# 原文:
More than 1 year has passed since last update.

データブリックス・ジャパン株式会社

Databricksにおける空間分析アプローチの比較(準備編)

Posted at 2024-02-10

こちらのブログで紹介されているノートブックの1つ目を地理空間情報の処理の勉強を兼ねてウォークスルーします。

上の記事も後で翻訳します。

ノートブックはこちら。

翻訳したものはこちら。

Notebook-01: H3-Geometry アプローチ比較のデータ準備

Photon化H3製品やMosaicの機能の様々な組み合わせを用いたGeometry-Centric、H3-Centric、H3-Geometry Hybridの比較のためのデータエンジニアリング。

クラスター

DBR 13.3 LTS + Photonで実行します。
このデータエンジニアリングの一部は非常に計算量が大きいので、オートスケーリング2から10などに設定したm5d.4xlarge(メモリーよりも計算処理を優先) AWSワーカーを使用します。

上の指示の通り、大きめのクラスターを準備します。

セットアップ

%pip install databricks-mosaic==0.4.0 --quiet

from pyspark.databricks.sql.functions import *

from pyspark.sql import functions as F
from pyspark.sql.functions import udf, col
from pyspark.sql.types import *
from pyspark.sql import Window

import os
import pathlib
import requests

import mosaic as mos
mos.enable_mosaic(spark, dbutils)

from keplergl import KeplerGl

def display_kepler(kmap:KeplerGl, height=800, width=1200) -> None:
  """
  kepler.glで地図をレンダリングする便利関数
  - 直接レンダリングできない場合、あるいは
    %%mosaic_kepler magic以上のことを行いたい場合に使います
  """
  displayHTML(
    kmap
      ._repr_html_()
      .decode("utf-8")
      .replace(".height||400", f".height||{height}")
      .replace(".width||400", f".width||{width}")
  )

データベースとファイルパスの準備、Hiveメタストアを使っているのでUnity Catalogに移行したいところ。

username = dbutils.notebook.entry_point.getDbutils().notebook().getContext().userName().get()
db_name = username.split('.')[0].replace("@","_") + "_h3_geometry"

# 課題:
**A)** 原文では、ノートブックを実行する環境として何が指定されていますか。
**B)** 原文のノートブックが比較の対象としているアプローチをすべて挙げてください。
**C)** 原文によれば、オートスケーリング2から10などに設定したm5d.4xlargeのAWSワーカーを使用するのはなぜですか。

# 元資料:
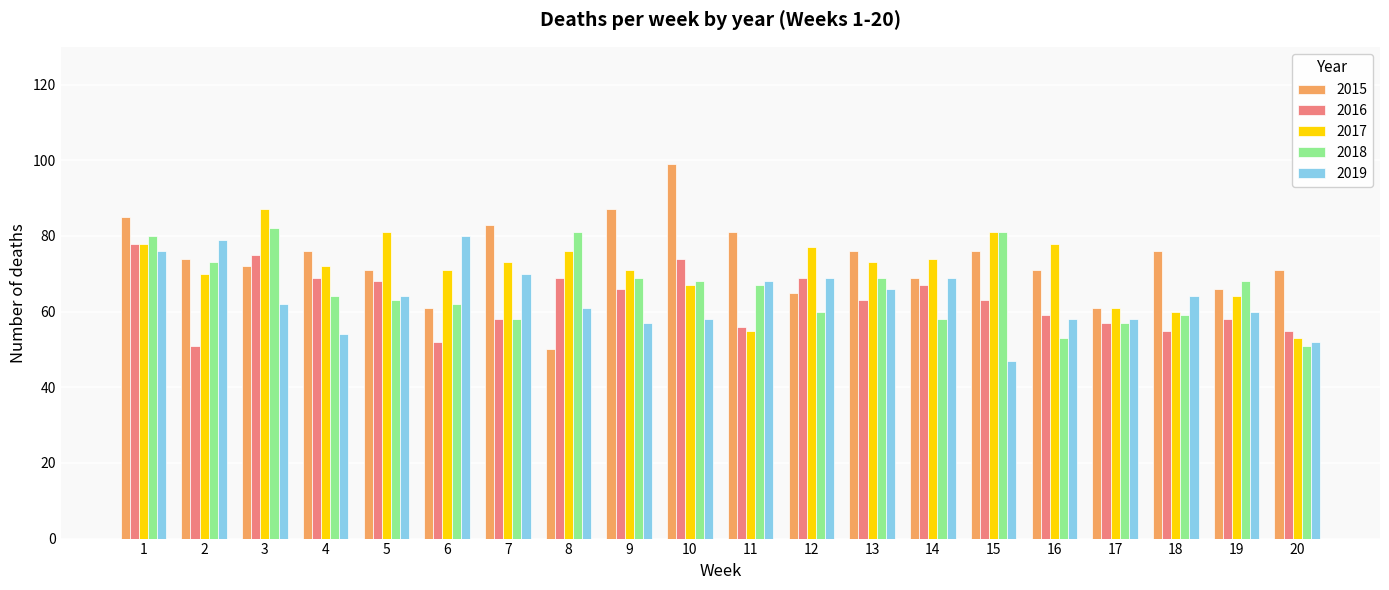

At 19, list the series in order from largest to smallest.

2018, 2015, 2017, 2019, 2016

# 解答:
**A)** DBR 13.3 LTS + Photonです。

**B)** Geometry-Centric、H3-Centric、H3-Geometry Hybridの3つです。

**C)** このデータエンジニアリングの一部は非常に計算量が大きいためです。そのため、メモリーよりも計算処理を優先したm5d.4xlargeのワーカーを用います。